Sabor agridulce. Así se puede definir lo que sentí la mañana del domingo día 7 de octubre en la localidad de Talavera de la Reina. Allí se celebró la XXVI Edición del Medio Maratón, prueba por la que siempre he sentido una especial predilección, por cuanto allí rompí la barrera de la hora y treinta minutos. Simultáneamente, se celebraba una carrera de 10 km. Allí participaría mi esposa.
Pero sabía que esta vez con acabarla me podría dar por satisfecho. Los excesivos condicionantes que están apareciendo actualmente a cada paso que doy por la vida, me están mermando considerablemente la capacidad de poder desenvolverme con garantías en los entrenamientos, de estar centrado, de explotar.
Era la primera prueba de medio maratón de la temporada, y aunque otros años llegaba con mejores sensaciones de hacer un buen resultado, en esta ocasión, sin embargo, sabía que me iba a costar un poco más. De todas formas, esperaba bajar de los noventa minutos, a poco que pusiera un ritmo que podría aguantar.

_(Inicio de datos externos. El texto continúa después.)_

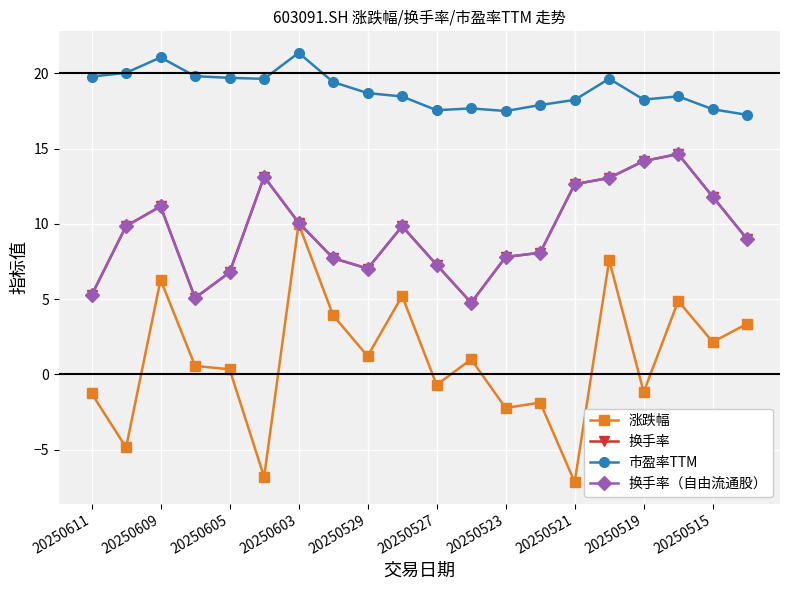

In 换手率（自由流通股）, how many points are lower than both neighbors (excluding endpoints)?

3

El día anterior llegué a plantearme seriamente la posibilidad de participar e, incluso, una vez en la salida, no sabía aún si iba a hacer los diez kilómetros o hacía la prueba larga.
La mañana presentaba un inconveniente, al menos para mí, un excesivo calor para ser el mes de octubre. Tras un muy corto calentamiento, me encaminé a la zona de salida, donde estábamos cerca de seiscientos corredores. Dieron el pistoletazo de salida, y en esta ocasión, en vez de lanzarme en una salida rápida, como hacía en otras ocasiones, me retuve, fui más tranquilo que otras veces, y pasé el primer kilómetro en 4:09. Notaba las piernas bien, así que no quise forzar.